The value of the log Kow, the extremely low water solubility, the molecular weight and the solid form of the test substance suggest a very low absorption into the gastro-intestinal tract after oral absorption. Indeed the absorption of highly lipophilic substances may be limited by the inability of such substances to dissolve into GI fluids. The 'particle' form also limits the absorption because of the time taken for the particles to disssolve, this is further accentuated for this poorly water-soluble substance.

This assumption of a very low oral absorption is confirmed in the oral toxicity studies: no systemic effects or mortalities were observed in rats treated at 2 000 mg/kg bw in an acute toxicity study and at 1000 mg/kg bw/day in a 28 -day repeated-dose toxicity study.

However, an oral absorption of 100% is taken into account for risk assessment (worst case scenarios).

With extremely low water solubility, a high value of log Kow and a molecular mass above 600 g/mol, dermal absorption is also anticipated to be very low.

This assumption is confirmed in the dermal toxicity studies: no systemic effects or mortalities were observed in rats treated at 2000 mg/kg bw in an acute toxicity and there were no effects in dermal irritation. Nevertheless, the substance exhibited a sensitizing potential. According to the prediction done by HI SKin Perm, the dermal absorption is very low. 10% of dermal absorption is used for risk assessment.

Regarding the inhalation route, the size of the particles will favour the deposition on the surface of the lower respiratory tract. As the particles are poorly water-soluble, those deposited in the alveolar region will mainly be engulfed by macrophages. The macrophages may either translocate particles to the ciliated airways for elimination or carry particles into the pulmonary intersticium. Thus, absorption should be very limited.

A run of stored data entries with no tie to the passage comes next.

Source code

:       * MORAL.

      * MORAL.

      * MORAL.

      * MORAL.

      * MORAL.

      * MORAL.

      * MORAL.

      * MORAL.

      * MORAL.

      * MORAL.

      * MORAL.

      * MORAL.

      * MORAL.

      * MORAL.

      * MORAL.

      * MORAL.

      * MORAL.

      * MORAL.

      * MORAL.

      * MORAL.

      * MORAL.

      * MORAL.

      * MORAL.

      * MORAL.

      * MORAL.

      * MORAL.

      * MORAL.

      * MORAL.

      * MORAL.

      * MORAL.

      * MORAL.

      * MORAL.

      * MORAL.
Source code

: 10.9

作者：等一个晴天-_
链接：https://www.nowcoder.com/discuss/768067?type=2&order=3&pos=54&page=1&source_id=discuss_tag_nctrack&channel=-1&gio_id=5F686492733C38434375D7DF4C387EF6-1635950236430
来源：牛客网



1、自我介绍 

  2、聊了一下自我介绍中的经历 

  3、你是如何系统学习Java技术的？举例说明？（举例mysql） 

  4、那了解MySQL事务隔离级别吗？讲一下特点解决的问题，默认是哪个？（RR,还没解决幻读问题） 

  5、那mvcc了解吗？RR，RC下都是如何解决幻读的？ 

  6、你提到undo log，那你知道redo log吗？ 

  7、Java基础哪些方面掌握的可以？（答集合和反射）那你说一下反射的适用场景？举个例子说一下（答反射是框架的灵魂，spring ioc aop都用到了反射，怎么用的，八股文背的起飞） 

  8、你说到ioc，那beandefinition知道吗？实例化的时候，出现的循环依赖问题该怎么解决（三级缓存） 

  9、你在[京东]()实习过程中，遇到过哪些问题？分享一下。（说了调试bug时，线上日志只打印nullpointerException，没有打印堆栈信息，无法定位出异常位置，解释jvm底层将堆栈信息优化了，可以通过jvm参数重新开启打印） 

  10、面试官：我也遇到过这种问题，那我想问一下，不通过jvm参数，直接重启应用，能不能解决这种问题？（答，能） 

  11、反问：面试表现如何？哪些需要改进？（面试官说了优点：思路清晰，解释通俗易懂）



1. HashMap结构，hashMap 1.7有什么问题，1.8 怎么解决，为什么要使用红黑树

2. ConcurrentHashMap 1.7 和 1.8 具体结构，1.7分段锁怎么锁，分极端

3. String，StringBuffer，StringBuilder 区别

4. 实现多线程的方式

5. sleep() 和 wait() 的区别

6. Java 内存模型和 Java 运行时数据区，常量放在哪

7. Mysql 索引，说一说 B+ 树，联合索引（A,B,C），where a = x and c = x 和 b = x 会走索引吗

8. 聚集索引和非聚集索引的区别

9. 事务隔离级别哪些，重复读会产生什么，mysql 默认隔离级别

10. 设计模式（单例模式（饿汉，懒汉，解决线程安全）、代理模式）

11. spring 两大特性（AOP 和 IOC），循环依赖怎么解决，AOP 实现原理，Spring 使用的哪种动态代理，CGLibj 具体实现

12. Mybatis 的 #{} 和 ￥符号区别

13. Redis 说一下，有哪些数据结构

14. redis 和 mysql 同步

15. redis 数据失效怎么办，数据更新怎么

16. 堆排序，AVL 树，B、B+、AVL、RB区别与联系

The assumption of a very low absorption by inhalation is confirmed in the acute inhalation toxicity study : no systemic effects or mortalities were observed in rats exposed to the test substance for four hours up to the maximal practical concentration of 4060 mg/m3 and up to 26.0 mg/m3 air for six hours per day, five days per week in a 90-day repeated dose toxicity study.  100% of inhalation absorption is used for risk assessment.

Distribution and Metabolism

By the dermal route, since the substance is highly lipophilic, it may persist in the lipid rich stratum corneum and will eventually be cleared as the stratum corneum is sloughed off. By the inhalation route, since the particles of the substance are poorly water-soluble, they may stay in the pulmonary intersticium and clearance will depend mainly upon solubilisation and other mechanisms. No specific data is available on the metabolism of the substance.

Elimination

Due to the extremely low water solubility and a relatively high molecular mass, the excretion of the substance in urine is not expected. An excretion via bile and faeces is possible.